Ensure unicity of a 10 characters alphanumeric String

https://softwareengineering.stackexchange.com/questions/393940

27-02-2021
|

Pergunta

I have a requirement of developing a service that must generate each day few millions of random and unique alphanumeric String of length 10 (I can't increase this length, this is a customer prerequisite). Having a ID, the next ID must not be guessable.

I want to be sure that all IDs will be unique because thoses IDs will be later used in a database (not of my own) and will represent the ID of a product, so it MUST be unique. I know that the probability of a collision is low but I want to prevent this.

I have no problem to generate a random String, but I want to ensure that all generated IDs are really unique. I was thinking about using a local SQL database and inserting few millions per day in this database (which will ensure unicity as this ID would be a primary key). I will then pick up those IDs, mark them as "processed" and send them.

To improve insertion performance, I was thinking about having a table for each year (a partition?).

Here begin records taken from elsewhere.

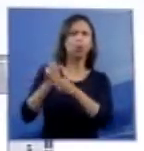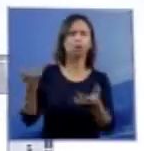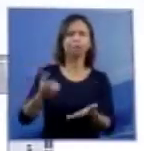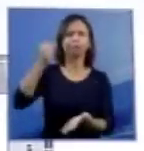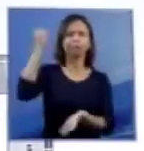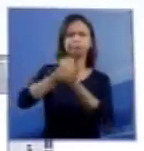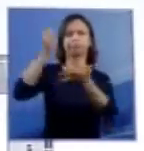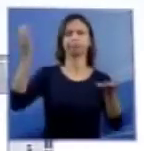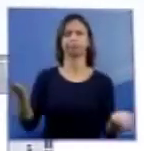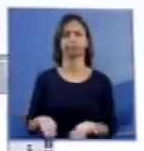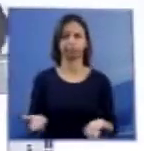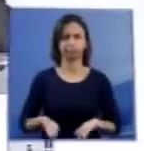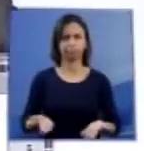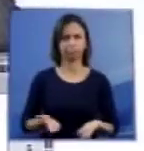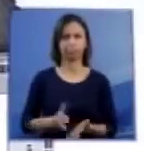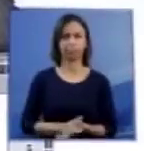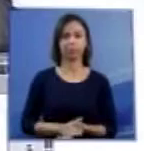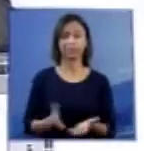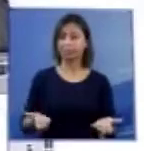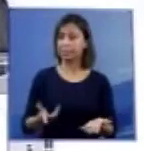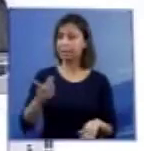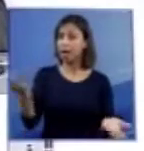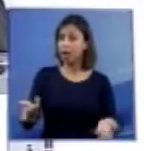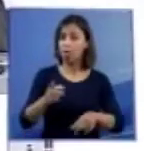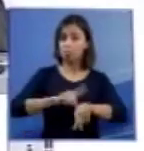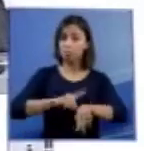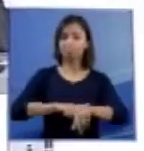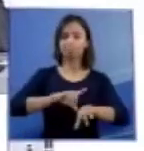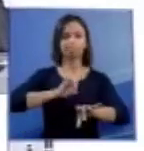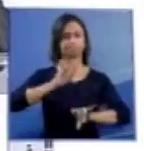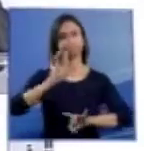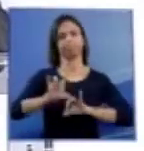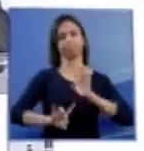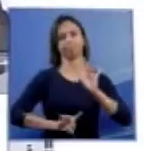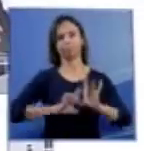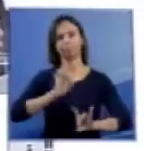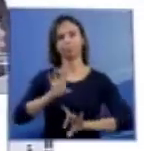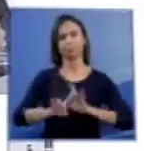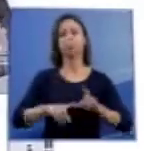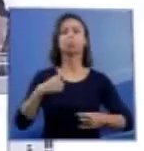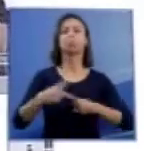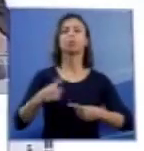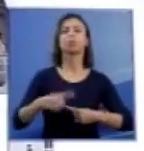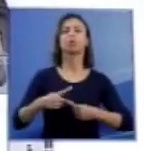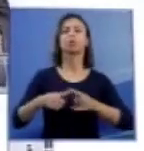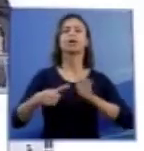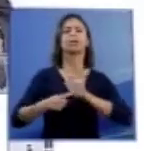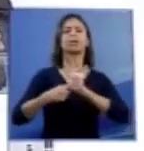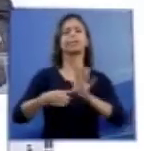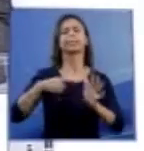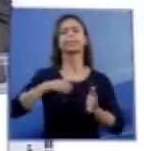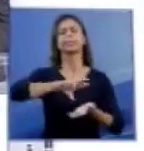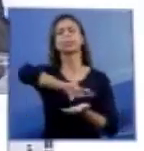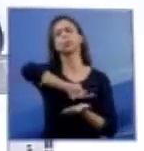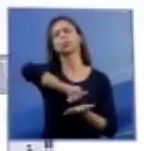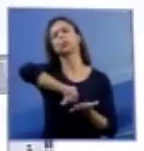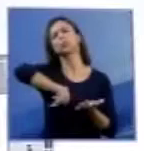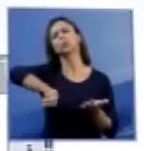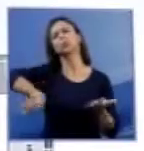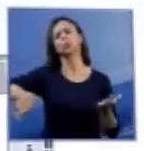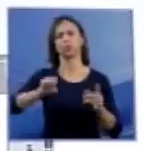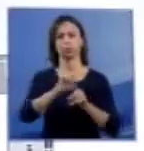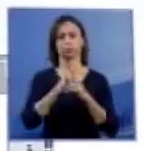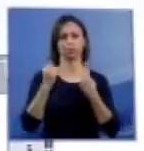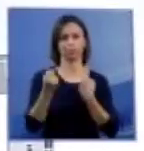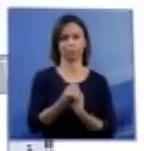É de fato um momento especialíssimo, pois revela a pluralidade social, com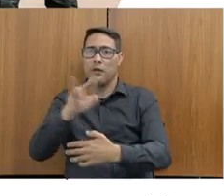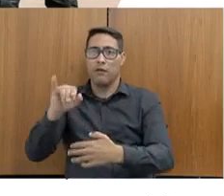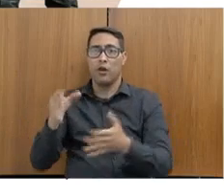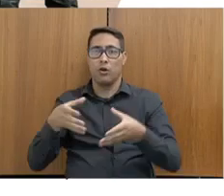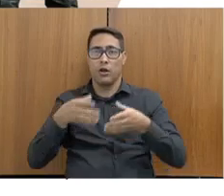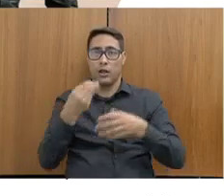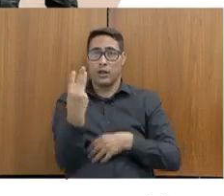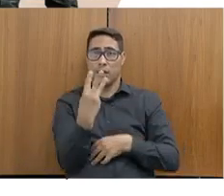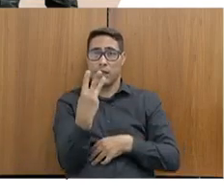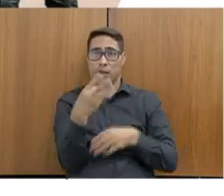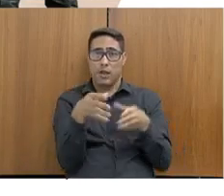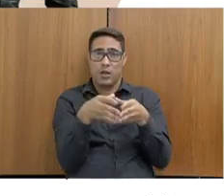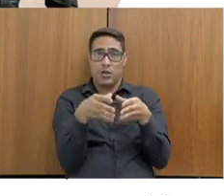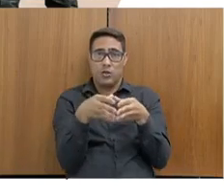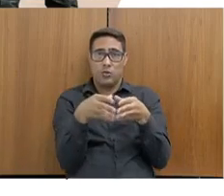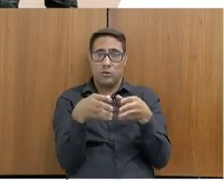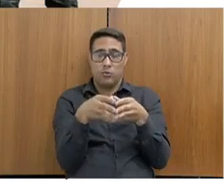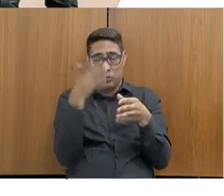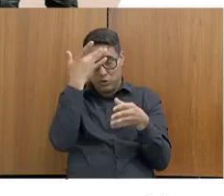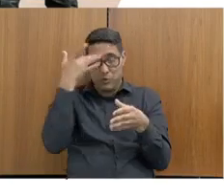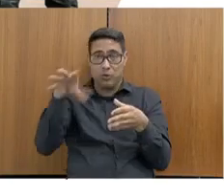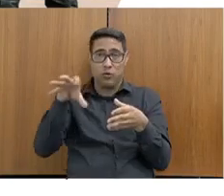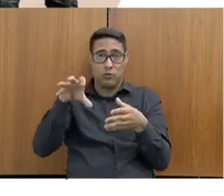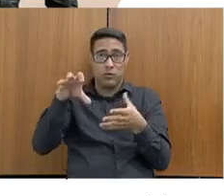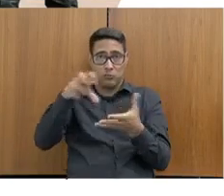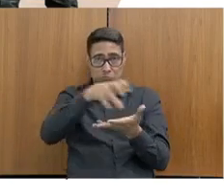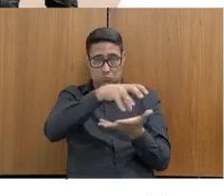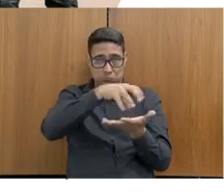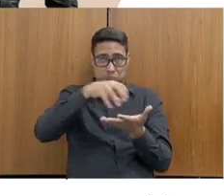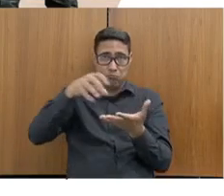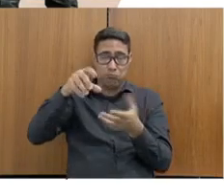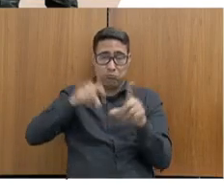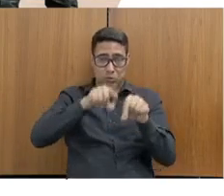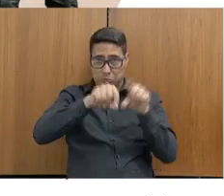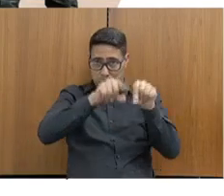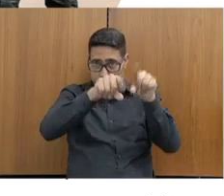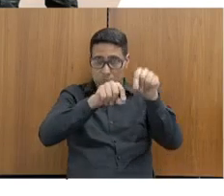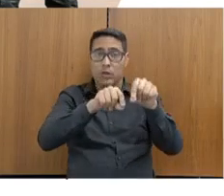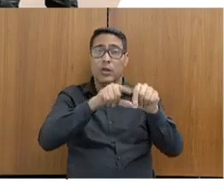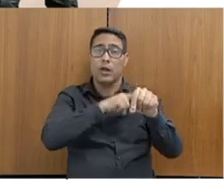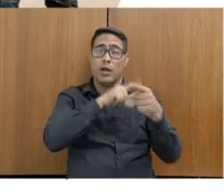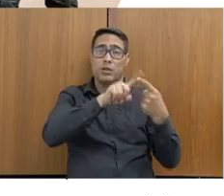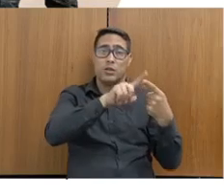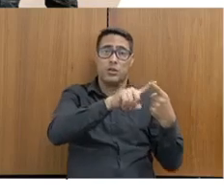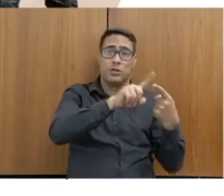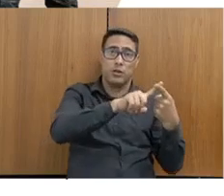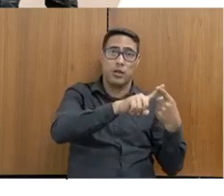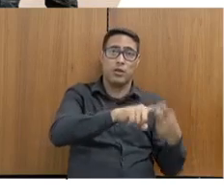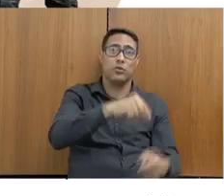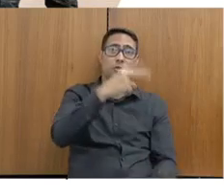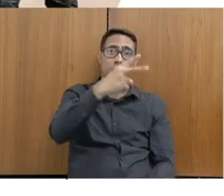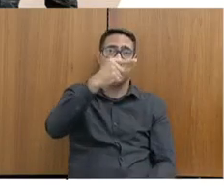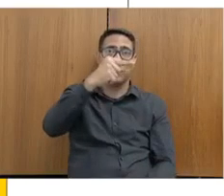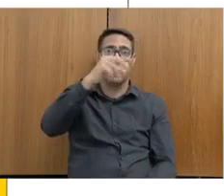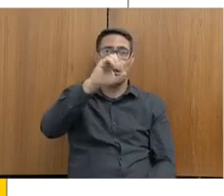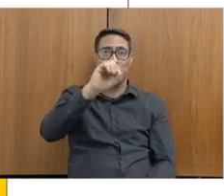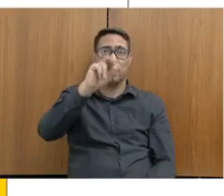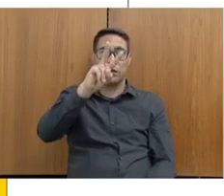com relação aos excedentes. Os agentes de segurança do sócio-educativo, nós temos aí 270 vagas ofertadas,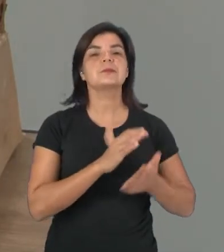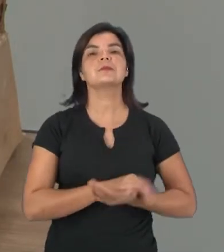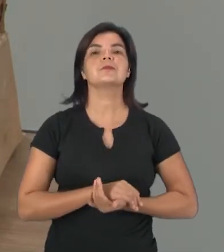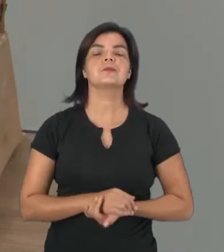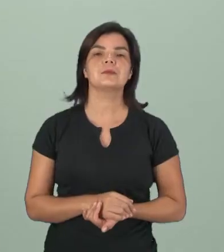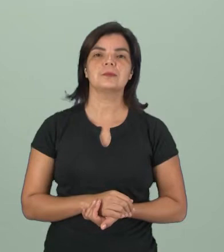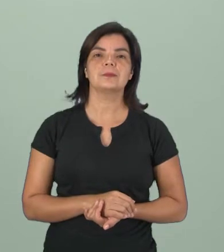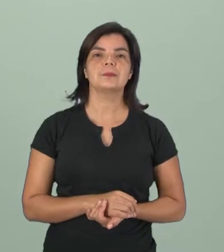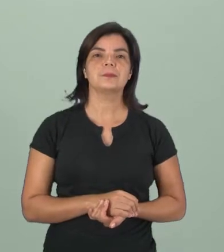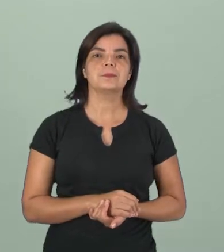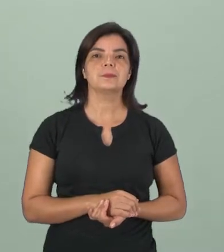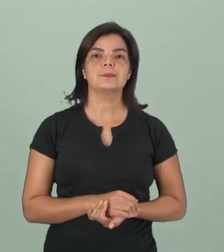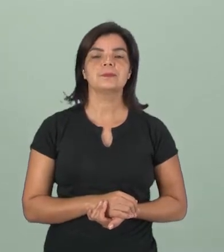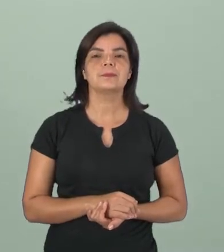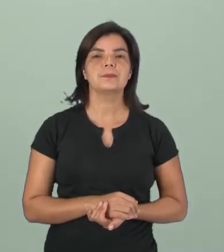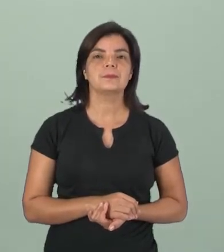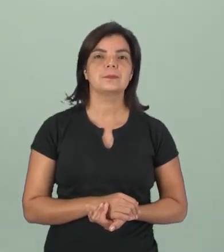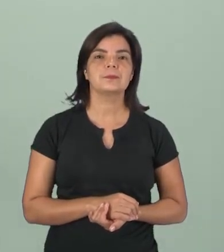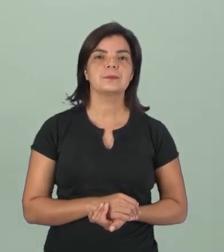para este lado.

Do you think this is a good solution to ensure unicity? Would you have any other solution, may be better than a SQL database?

Thanks.

Solução

Re-Think

You did not specify how hard the "not guessable" requirement is. Of course you would not use simple serial numbers, but I would not rule out a mechanism that can create unique strings using simple cryptographic techniques and does not need a database at all.

Risk evaluation

What are the IDs used for? Just identification of an item? Or are they used as some kind of license key or access token?
What is at stake? What damage happens when an ID is guessed? With millions of products per day, I don't assume that the value of each is in the hundreds of dollars (if it were, your customer would pay an expert who wouldn't ask on stack exchange :-) )
What level of adversaries do you expect? Ordinary users, script kiddies, determined hackers, state-level actors?
What profit can they gain, i.e. what amount of effort would they invest to hack your scheme?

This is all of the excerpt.